| Work order |
Each record, word for word and stripped of pictures, is what the answer should contain.

| Task inputs |
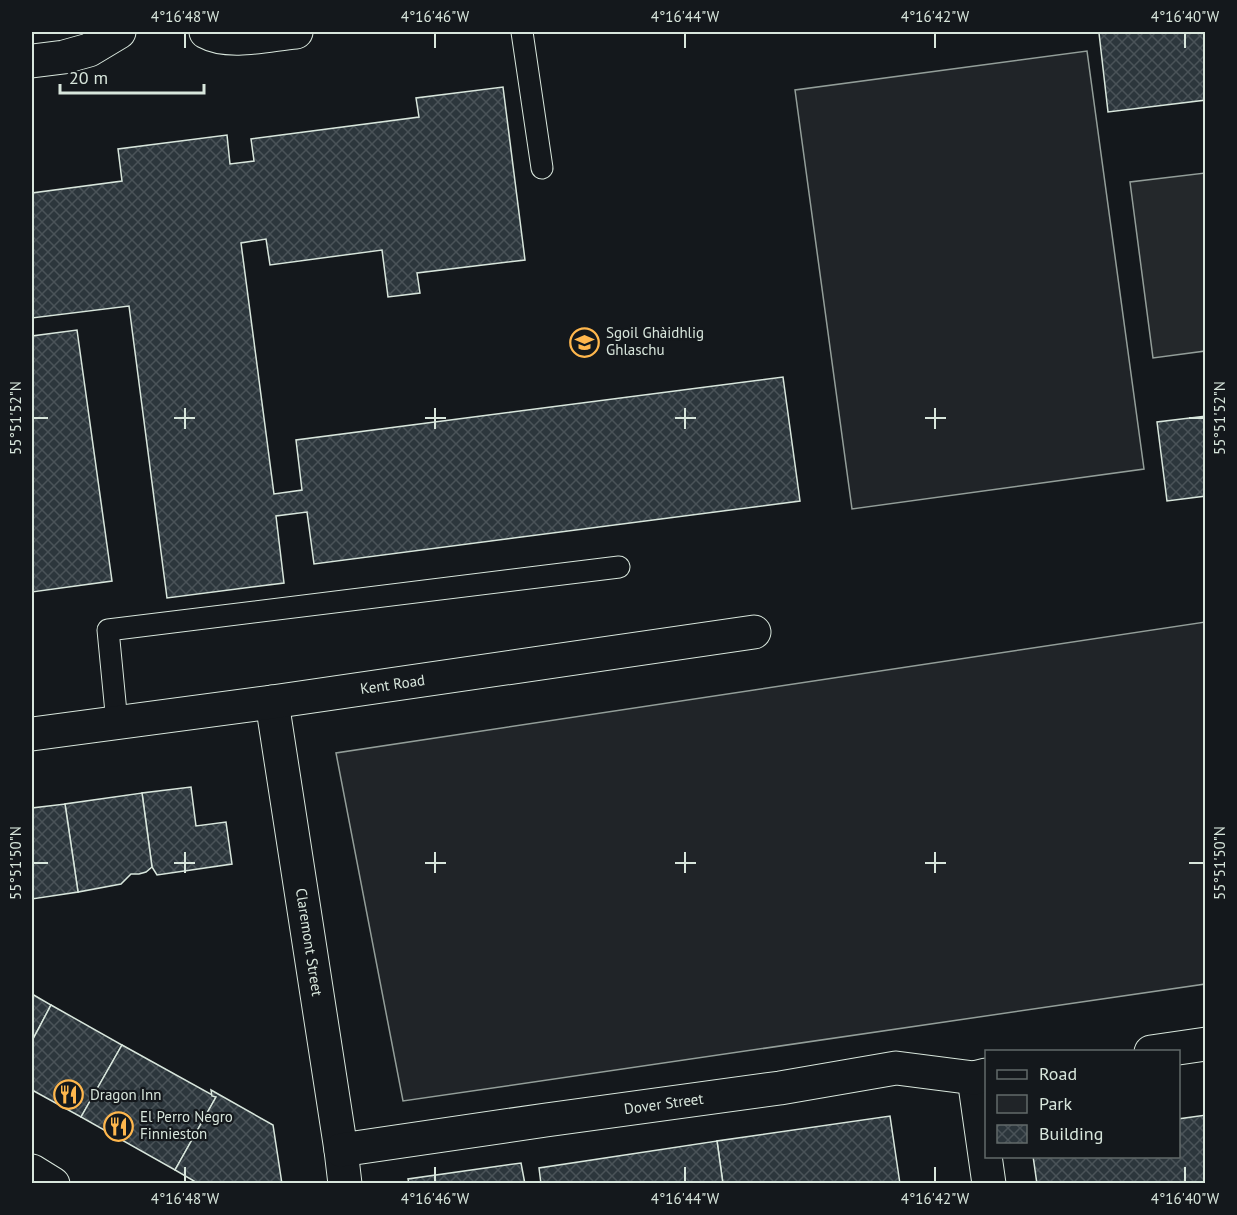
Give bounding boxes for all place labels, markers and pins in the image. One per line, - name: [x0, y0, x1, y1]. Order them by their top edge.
- place label: Sgoil Ghàidhlig Ghlaschu: [606, 323, 704, 359]
- school or university icon: Sgoil Ghàidhlig Ghlaschu: [569, 326, 601, 358]
- restaurant icon: Dragon Inn: [53, 1079, 85, 1111]
- place label: Dragon Inn: [90, 1085, 161, 1104]
- place label: El Perro Negro Finnieston: [140, 1107, 233, 1143]
- restaurant icon: El Perro Negro Finnieston: [103, 1110, 135, 1142]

| Answer for this exercise |
Give bounding boxes for all place labels, markers and pins in the image. One per line, - name: [x0, y0, x1, y1]. Order them by their top edge.
- place label: Sgoil Ghàidhlig Ghlaschu: [606, 323, 704, 359]
- school or university icon: Sgoil Ghàidhlig Ghlaschu: [569, 326, 601, 358]
- restaurant icon: Dragon Inn: [53, 1079, 85, 1111]
- place label: Dragon Inn: [90, 1085, 161, 1104]
- place label: El Perro Negro Finnieston: [140, 1107, 233, 1143]
- restaurant icon: El Perro Negro Finnieston: [103, 1110, 135, 1142]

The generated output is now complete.